I am frequently rerunning the same mxnet
script while I try to iron out some bugs in a new script (and I am new to mxnet
). Pretty often when I try to run my script I get an error that the GPU is out of memory, and when I use nvidia-smi
to check, this is what I see:
Wed Dec 5 15:41:29 2018
+-----------------------------------------------------------------------------+
| NVIDIA-SMI 396.24.02 Driver Version: 396.24.02 |
|-------------------------------+----------------------+----------------------+
| GPU Name Persistence-M| Bus-Id Disp.A | Volatile Uncorr. ECC |
| Fan Temp Perf Pwr:Usage/Cap| Memory-Usage | GPU-Util Compute M. |
|===============================+======================+======================|
| 0 GeForce GTX 108... Off | 00000000:65:00.0 On | N/A |
| 0% 54C P2 68W / 300W | 10891MiB / 11144MiB | 0% Default |
+-------------------------------+----------------------+----------------------+
+-----------------------------------------------------------------------------+
| Processes: GPU Memory |
| GPU PID Type Process name Usage |
|=============================================================================|
| 0 1446 G /usr/lib/xorg/Xorg 40MiB |
| 0 1481 G /usr/bin/gnome-shell 114MiB |
| 0 10216 G ...-token=8422C9FC67F51AEC1893FEEBE9DB68C6 31MiB |
| 0 18221 G /usr/lib/xorg/Xorg 458MiB |
| 0 18347 G /usr/bin/gnome-shell 282MiB |
+-----------------------------------------------------------------------------+
So it seems like most of the memory is in use (10891/11144) BUT I don't see any process in the list taking up a large portion of the GPU, so there doesn't seem to be anything to call.

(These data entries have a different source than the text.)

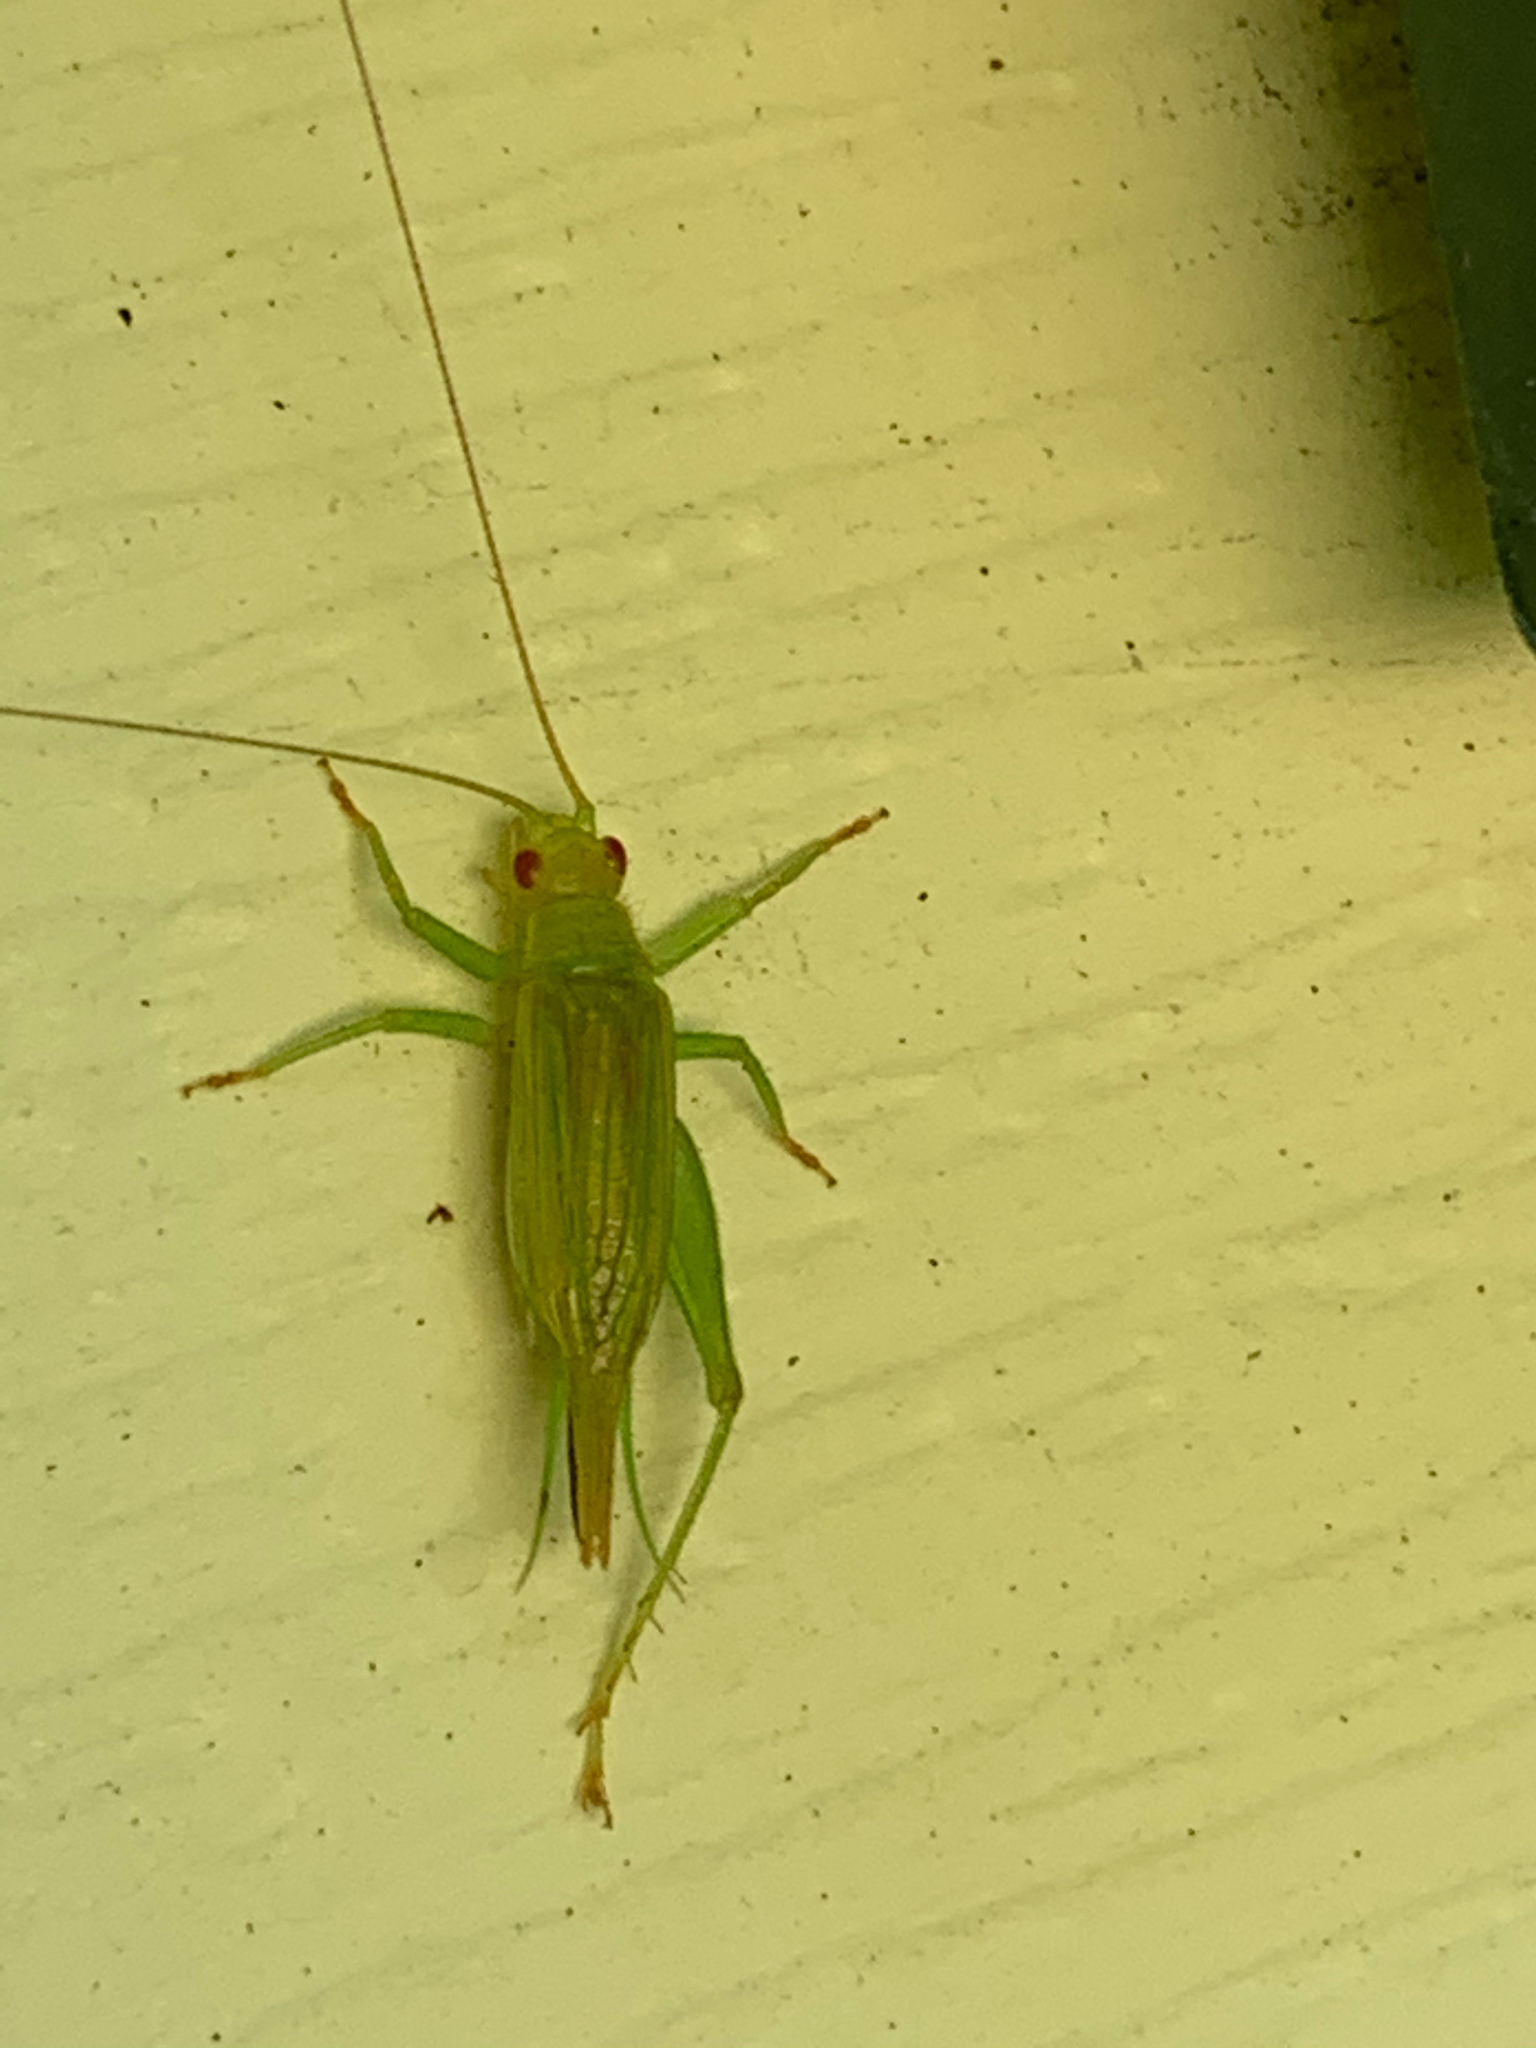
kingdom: Animalia
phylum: Arthropoda
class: Insecta
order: Orthoptera
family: Trigonidiidae
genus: Cyrtoxipha
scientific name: Cyrtoxipha columbiana
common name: Columbian trig
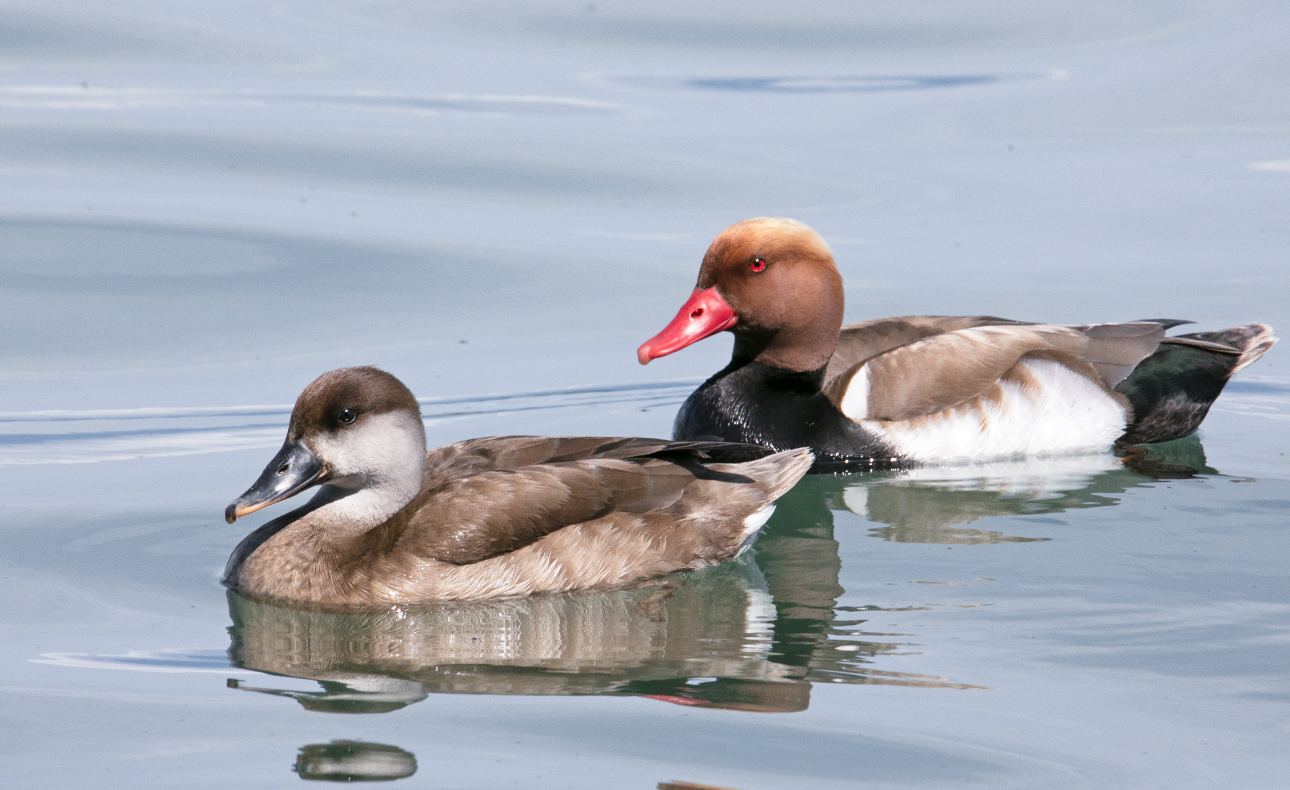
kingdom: Animalia
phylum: Chordata
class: Aves
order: Anseriformes
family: Anatidae
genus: Netta
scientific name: Netta rufina
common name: Red-crested pochard
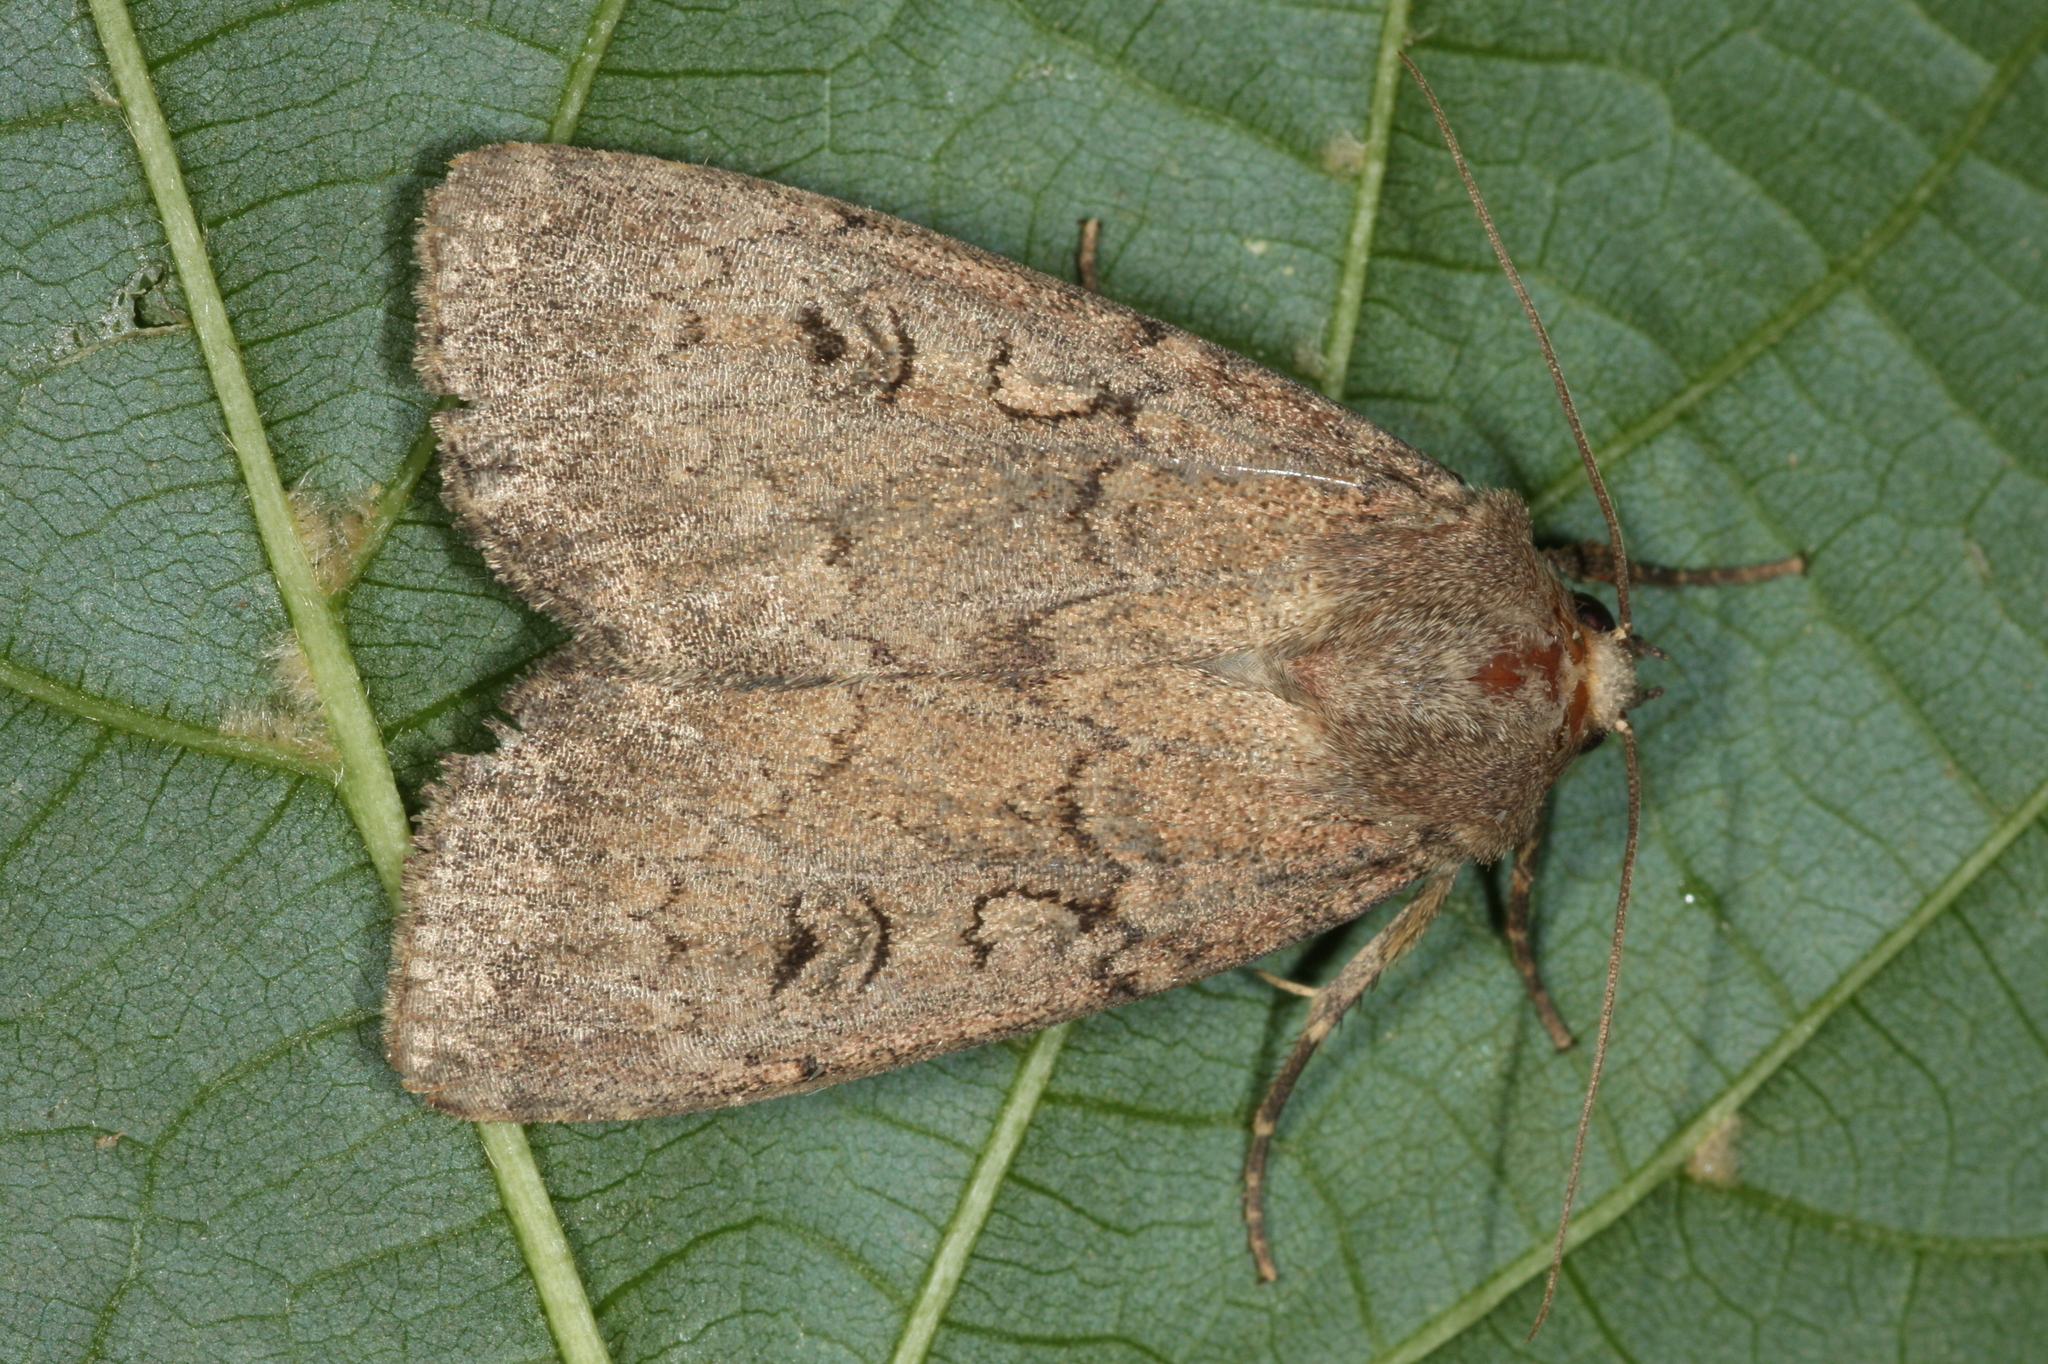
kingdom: Animalia
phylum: Arthropoda
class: Insecta
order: Lepidoptera
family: Noctuidae
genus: Graphiphora
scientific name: Graphiphora augur
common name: Double dart
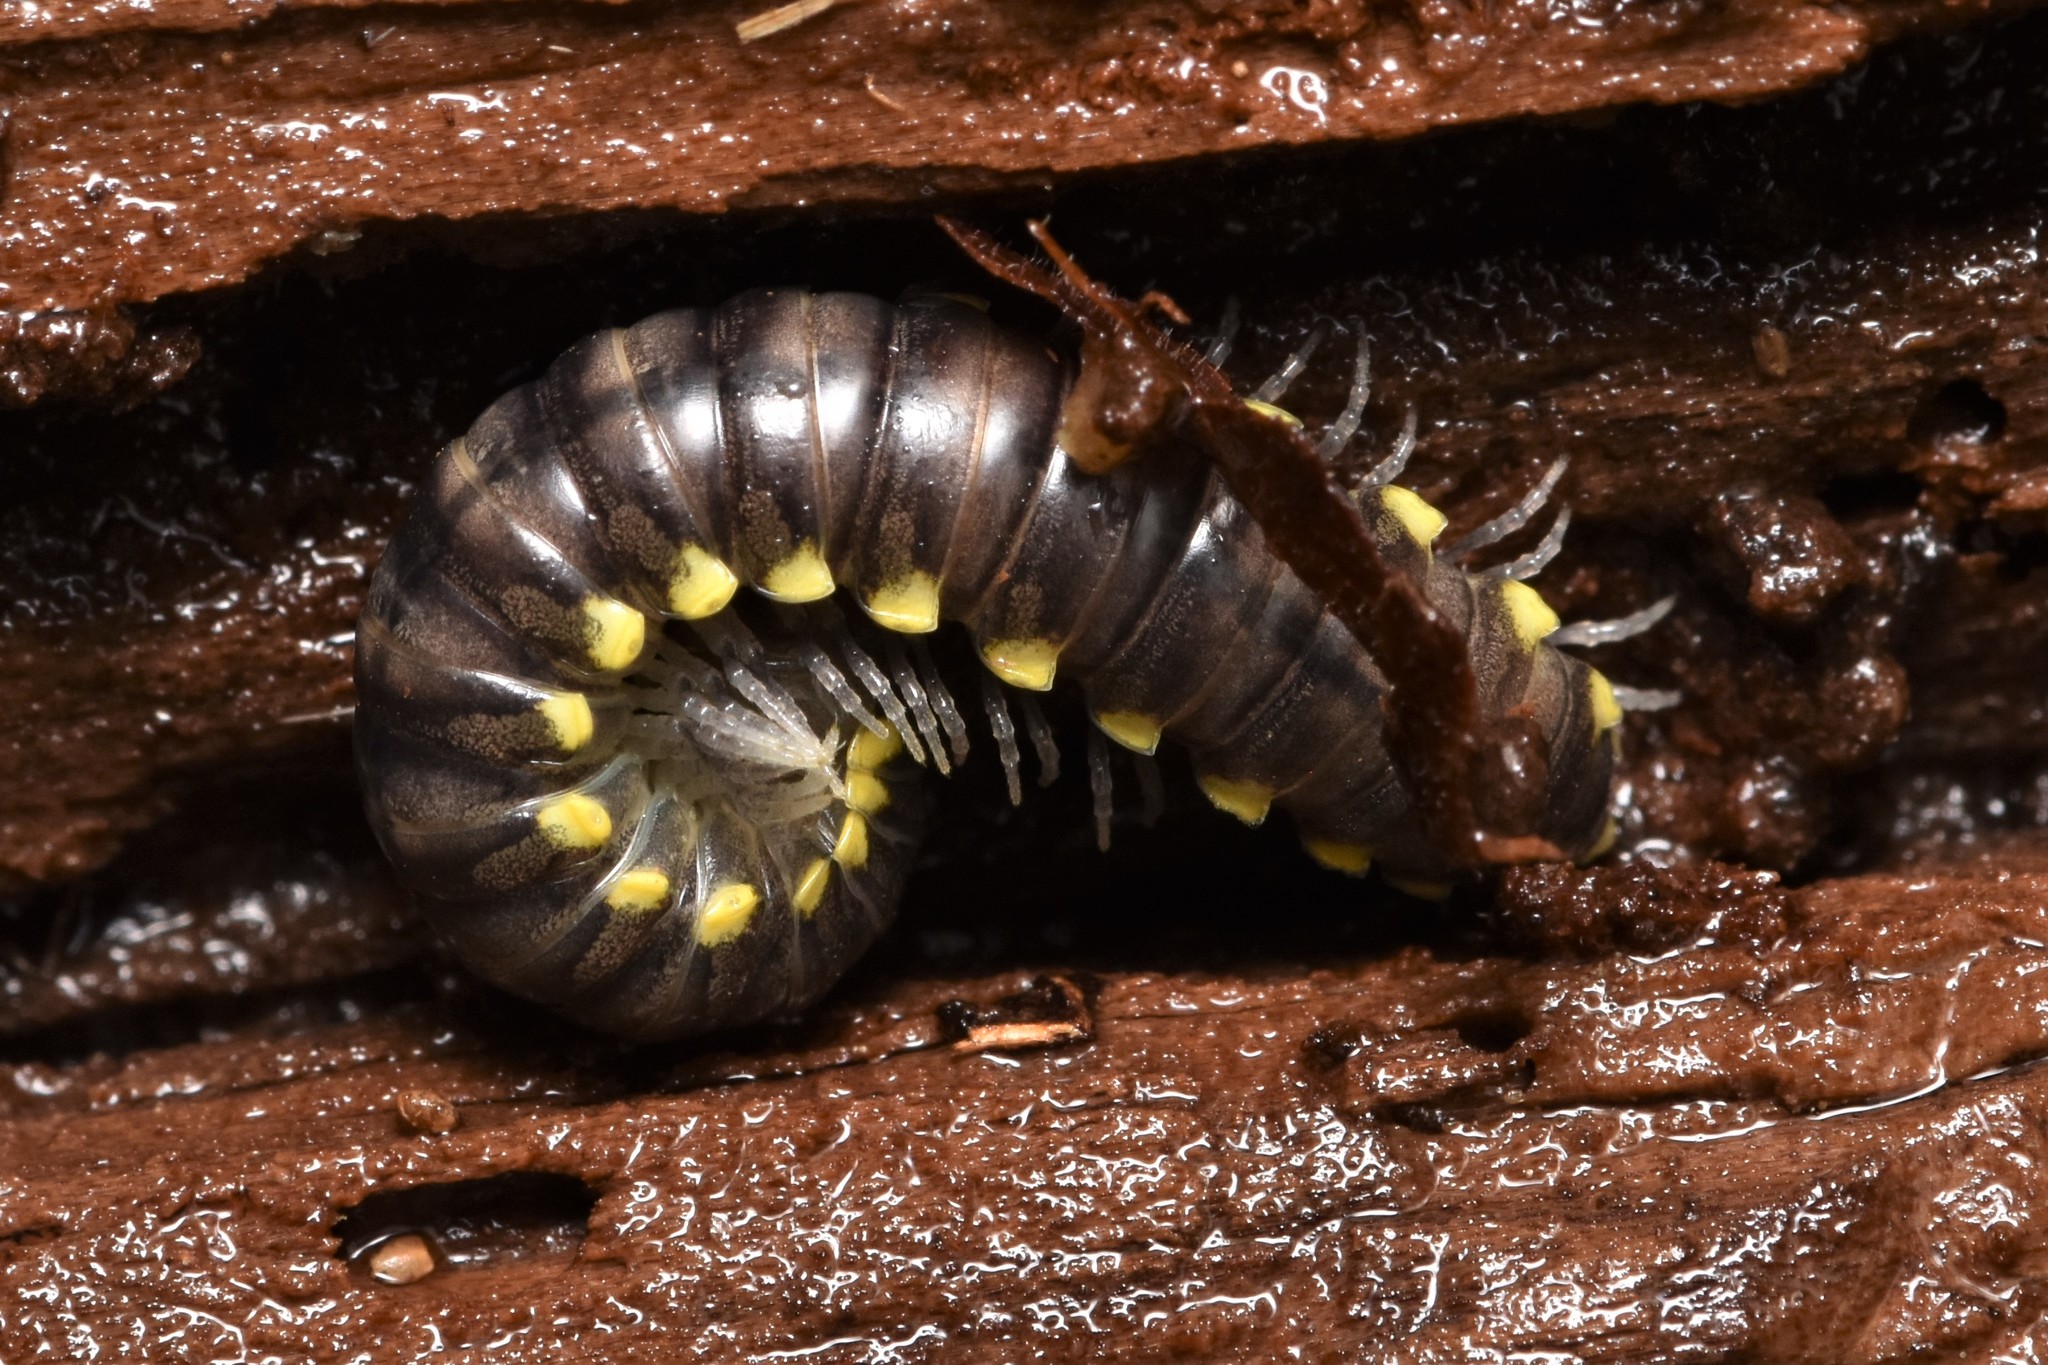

And my mxnet script has been exited out, so I assume it shouldn't be that. I would understand if there were some seconds or even tens of seconds lagging if the GPU does not know right away that the script no longer needs memory, but I am going on many minutes and still see the same display. What gives, and is there some memory cleanup I should do? If so, how? Thank you for any tips to a newbie.